Il faudra cependant attendre au mieux "début 2023" pour aboutir à un vaccin, selon le Cifog, l'expérimentation nécessitant " deux cycles de production, donc deux fois 5 mois".

Un laboratoire libournais dans la course

Depuis plusieurs années, le laboratoire Ceva Santé animale, basé à Libourne en Gironde, travaille sur la mise au point de ce vaccin contre le virus H5N8 (la souche la plus fortement pathogène). Il avait été testé, déjà en 2017, et les résultats étaient plus que prometteurs. Le laboratoire le disait "efficace à 100%" et confirmait qu'un canard vacciné n'exprimait pas la maladie, ne transmettait pas le virus dans son environnement ni à ses congénères.

Mais ce n'est pas toujours le même virus qui est présent sur les élevage et qui diffuse l'épidémie à chaque épisode et il peut également muter. Il s'agira, comme pour le virus de la grippe chez l'homme, d'adapter le sérum au prochain virus.

Perte de débouchés à l'export ?

L'enjeu est de déployer cet outil complémentaire sur "l'ensemble du territoire" souligne le ministère, mais vacciner c'est aussi voir des débouchés se fermer.

De nombreux pays (Arabie saoudite, Corée du Sud, Grande-Bretagne, États-Unis) refusent en effet de se fournir en volailles dans des pays pratiquant la vaccination contre la grippe aviaire, craignant qu'un animal vacciné importe le virus sur leur territoire.
Mais " si on doit aller vers la vaccination, il faut que l'export soit possible" a dit le ministère sans développer davantage sur les négociations avec les pays hors Europe.

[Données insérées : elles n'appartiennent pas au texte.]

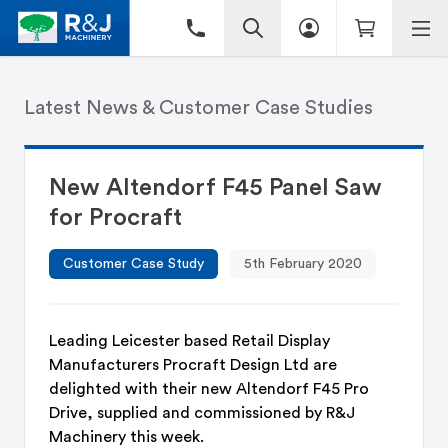
Latest News & Customer Case Studies
New Altendorf F45 Panel Saw
for Procraft
Customer Case Study
5th February 2020
Leading Leicester based Retail Display
Manufacturers Procraft Design Ltd are
delighted with their new Altendorf F45 Pro
Drive, supplied and commissioned by R&J
Machinery this week.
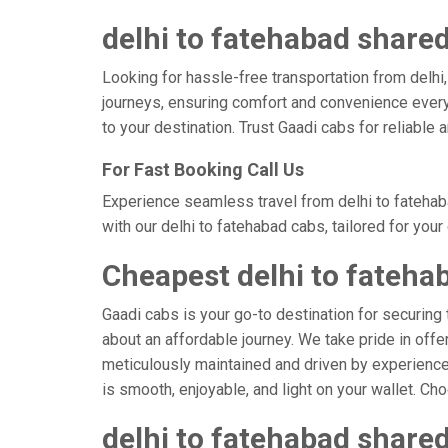
delhi to fatehabad shared
Looking for hassle-free transportation from delhi
journeys, ensuring comfort and convenience every
to your destination. Trust Gaadi cabs for reliable
For Fast Booking Call Us
Experience seamless travel from delhi to fatehab
with our delhi to fatehabad cabs, tailored for you
Cheapest delhi to fateha
Gaadi cabs is your go-to destination for securing 
about an affordable journey. We take pride in offe
meticulously maintained and driven by experienced 
is smooth, enjoyable, and light on your wallet. C
delhi to fatehabad shared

"La stratégie de vaccination sera actée pour les pays européens, pour les pays tiers, qui représentent des enjeux commerciaux importants, il faudra que, collectivement, on défende l'intérêt de cette vaccination et l'absence de risque pour eux", a expliqué le ministère.

D'autres expérimentations sont prévues en Europe : "en Bulgarie, sur des oies et aux Pays-Bas sur des poulets", avait expliqué fin avril la Fédération nationale des syndicats d'exploitants agricoles (FNSEA).

Le Sud-Ouest encore menacé

L'épizootie de grippe aviaire 2021-2022 est d'une ampleur inédite. De novembre à mai, on a dénombré plus de 1.300 foyers de grippe aviaire dans les élevages français, provoquant l'abattage de 16 millions de volailles dans le pays, dont 11 millions dans le grand ouest, contre 3,5 millions au total l'an dernier.

Ce 10 mai, 19 départements du Grand Ouest restent encore en "risque élevé" de diffusion du virus de la grippe aviaire en France, dont celui des Landes avec 231 foyers. Le reste du pays est lui passé en "risque modéré", selon un arrêté publié mardi au Journal Officiel.

Normalement, et ce n'est donc pas le cas dans les Landes, cette baisse du risque permet la levée des restrictions de mise à l'abri des volailles confinées depuis le 5 novembre, lorsque le pays est passé en "risque élevé". Concernant le Grand Ouest, " on peut espérer des remises en place le 1er juin".

Moins de canetons et de fortes chaleurs

Pour Marie-Hélène Cazaubon, la présidente de la chambre d'agriculture des Landes, "la reprise est très très compliquée par rapport au manque de disponibilité de canetons". Elle fait référence au fait que l'épizootie a touché la région de la Vendée-Pays de la Loire qui produit 72% des canetons de la filière et héberge de nombreux élevages de reproducteurs. " Aujourd'hui, ces zones-là sont impactées alors qu'elles ne l'avaient jamais été..."

Par ailleurs, les fortes chaleurs inquiètent les éleveurs du Sud-ouest " avec la difficulté que le risque élevé est toujours en place. Ce qui veut dire que tous les animaux qui arrivent aujourd'hui doivent être maintenus à l'intérieur". Pour les canetons, les premières semaines "c'est assez facile à gérer. Au-delà, avec les températures qui augmentent... La demande a été faite auprès des services de l'ANSES et la DGAL de pouvoir alléger ces dispositifs".
Elle espère que ces demandes seront entendues d'ici le mois de juin.

Pour Julien Mora, "avec la casse qu'il y a eu sur les reproducteurs, on n'aura pas un nombre normal de canards en place en décembre-janvier. On sait qu'il y aura au moins -50% d'animaux sur les secteurs concernés". 
Après quatre épisodes de crise, il semble aussi espérer que la filière saura rebondir. Selon lui, elle "doit maîtriser ses volumes et ne pas repartir dans une offre excédentaire par rapport à la demande".